AT&T (NYSE: T) is calling on Congress for a national net neutrality law. The company wants rules that will ensure that online content will not be blocked or slowed down by telecom, cable, or Internet companies. AT&T chief executive Randall Stephenson proposed an “Internet Bill of Rights” in a series of full-page ads in major newspapers, including The Washington Post and the New York Times.
Net neutrality is the idea that Internet service providers can’t block or favor websites. Without net neutrality, Internet providers would have a motive to steer customers toward apps and services that may share a commercial relationship with the providers. With net neutrality, apps and services could compete freely without worrying about interference from ISPs.
AT&T wants a law that would govern Internet providers and tech companies alike. The ads say: “Congressional action is needed to establish an ‘Internet Bill of Rights’ that applies to all internet companies and guarantees neutrality, transparency, openness, non-discrimination and privacy protection for all internet users.”
A new net neutrality law would end a fractious debate that has been raging for years. Democrats and Republicans have failed to produce a meaningful compromise on a national net neutrality law. The Federal Communications Commission voted to repeal its net neutrality rules in December. The decision is now being challenged in court and in Congress.
The Senate is expected to vote this year on legislation that would prevent the FCC vote from taking effect.
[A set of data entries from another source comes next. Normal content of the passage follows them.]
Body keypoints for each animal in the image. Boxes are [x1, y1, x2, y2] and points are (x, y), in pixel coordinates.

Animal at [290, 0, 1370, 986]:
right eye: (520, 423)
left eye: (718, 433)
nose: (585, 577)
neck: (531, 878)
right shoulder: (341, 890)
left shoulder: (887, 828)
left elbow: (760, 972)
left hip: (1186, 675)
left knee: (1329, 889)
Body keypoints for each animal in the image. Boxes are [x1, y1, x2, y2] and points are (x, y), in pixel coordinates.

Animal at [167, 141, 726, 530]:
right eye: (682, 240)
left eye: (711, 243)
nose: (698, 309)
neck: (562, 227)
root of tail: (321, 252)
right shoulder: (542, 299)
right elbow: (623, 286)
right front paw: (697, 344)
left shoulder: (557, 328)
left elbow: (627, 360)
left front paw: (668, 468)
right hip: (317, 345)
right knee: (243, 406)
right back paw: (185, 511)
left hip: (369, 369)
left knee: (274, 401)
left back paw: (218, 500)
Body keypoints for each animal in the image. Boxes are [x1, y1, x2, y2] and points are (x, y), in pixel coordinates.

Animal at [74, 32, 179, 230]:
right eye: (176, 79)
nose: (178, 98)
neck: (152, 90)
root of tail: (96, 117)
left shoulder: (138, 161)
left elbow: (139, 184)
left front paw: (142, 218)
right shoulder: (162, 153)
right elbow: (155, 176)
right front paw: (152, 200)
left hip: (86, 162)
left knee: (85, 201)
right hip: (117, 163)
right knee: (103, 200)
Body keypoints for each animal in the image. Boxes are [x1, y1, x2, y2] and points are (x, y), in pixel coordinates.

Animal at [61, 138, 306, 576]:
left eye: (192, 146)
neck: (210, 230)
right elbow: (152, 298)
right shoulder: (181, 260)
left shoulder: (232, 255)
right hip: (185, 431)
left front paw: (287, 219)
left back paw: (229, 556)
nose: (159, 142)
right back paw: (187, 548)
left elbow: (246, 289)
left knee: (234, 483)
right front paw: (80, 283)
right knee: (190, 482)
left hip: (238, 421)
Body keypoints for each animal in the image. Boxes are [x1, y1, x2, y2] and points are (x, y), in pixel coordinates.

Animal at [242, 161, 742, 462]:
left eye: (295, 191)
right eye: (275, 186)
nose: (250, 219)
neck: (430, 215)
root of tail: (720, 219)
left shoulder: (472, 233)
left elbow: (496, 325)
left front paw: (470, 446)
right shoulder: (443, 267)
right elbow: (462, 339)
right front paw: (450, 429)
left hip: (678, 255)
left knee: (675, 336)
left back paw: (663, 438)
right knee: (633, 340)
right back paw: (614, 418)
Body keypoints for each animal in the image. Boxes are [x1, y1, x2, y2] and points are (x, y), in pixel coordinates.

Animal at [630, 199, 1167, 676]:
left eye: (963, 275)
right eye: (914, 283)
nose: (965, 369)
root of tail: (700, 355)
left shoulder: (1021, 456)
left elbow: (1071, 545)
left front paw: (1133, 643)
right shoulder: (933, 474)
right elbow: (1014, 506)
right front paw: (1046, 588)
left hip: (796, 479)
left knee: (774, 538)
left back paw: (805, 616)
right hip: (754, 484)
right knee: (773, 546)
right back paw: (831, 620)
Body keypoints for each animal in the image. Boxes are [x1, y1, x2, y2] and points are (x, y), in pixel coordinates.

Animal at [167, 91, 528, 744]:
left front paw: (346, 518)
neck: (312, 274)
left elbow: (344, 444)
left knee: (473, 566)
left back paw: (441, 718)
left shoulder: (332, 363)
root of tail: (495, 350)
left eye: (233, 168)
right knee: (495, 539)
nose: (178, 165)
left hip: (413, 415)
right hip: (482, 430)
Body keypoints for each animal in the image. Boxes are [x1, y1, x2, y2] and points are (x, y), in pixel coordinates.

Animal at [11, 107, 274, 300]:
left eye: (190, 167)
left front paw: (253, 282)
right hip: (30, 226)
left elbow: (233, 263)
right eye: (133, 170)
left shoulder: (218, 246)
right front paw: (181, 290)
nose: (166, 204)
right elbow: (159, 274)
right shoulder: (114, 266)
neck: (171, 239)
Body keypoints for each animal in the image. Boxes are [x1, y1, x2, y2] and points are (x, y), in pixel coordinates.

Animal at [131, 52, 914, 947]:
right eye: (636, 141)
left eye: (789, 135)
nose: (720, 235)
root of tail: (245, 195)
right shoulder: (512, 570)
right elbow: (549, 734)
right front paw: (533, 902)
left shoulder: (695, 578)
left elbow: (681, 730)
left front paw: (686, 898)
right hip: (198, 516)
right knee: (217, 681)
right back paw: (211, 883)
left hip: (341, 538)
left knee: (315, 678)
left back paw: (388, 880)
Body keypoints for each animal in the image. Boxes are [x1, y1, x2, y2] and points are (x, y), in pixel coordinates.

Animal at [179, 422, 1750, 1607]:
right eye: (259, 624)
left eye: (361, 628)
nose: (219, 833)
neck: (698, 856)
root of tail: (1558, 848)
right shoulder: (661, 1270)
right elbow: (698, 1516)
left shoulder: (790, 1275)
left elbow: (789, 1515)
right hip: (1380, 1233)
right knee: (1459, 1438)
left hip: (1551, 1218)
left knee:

However, the legislation is unlikely to make it past the Republican-led House or President Trump’s desk. Many states are also moving to pass their own net neutrality rules. The FCC has said it will take states to court if they try to circumvent its decision.
AT&T’s ad barely touched on whether providers should be allowed to speed up certain websites and services based on payments from tech companies, a particularly contentious point in the debate. Supporters say that paid prioritization could help create new business models that benefit consumers. Critics say paid prioritization could create an Internet fast lane for large businesses while potentially shutting out small businesses and start-ups.
AT&T demonstrated strong opposition to the net neutrality rules that were put in place in 2015 during the Obama Administration. Stephenson said his company supports net neutrality in principle.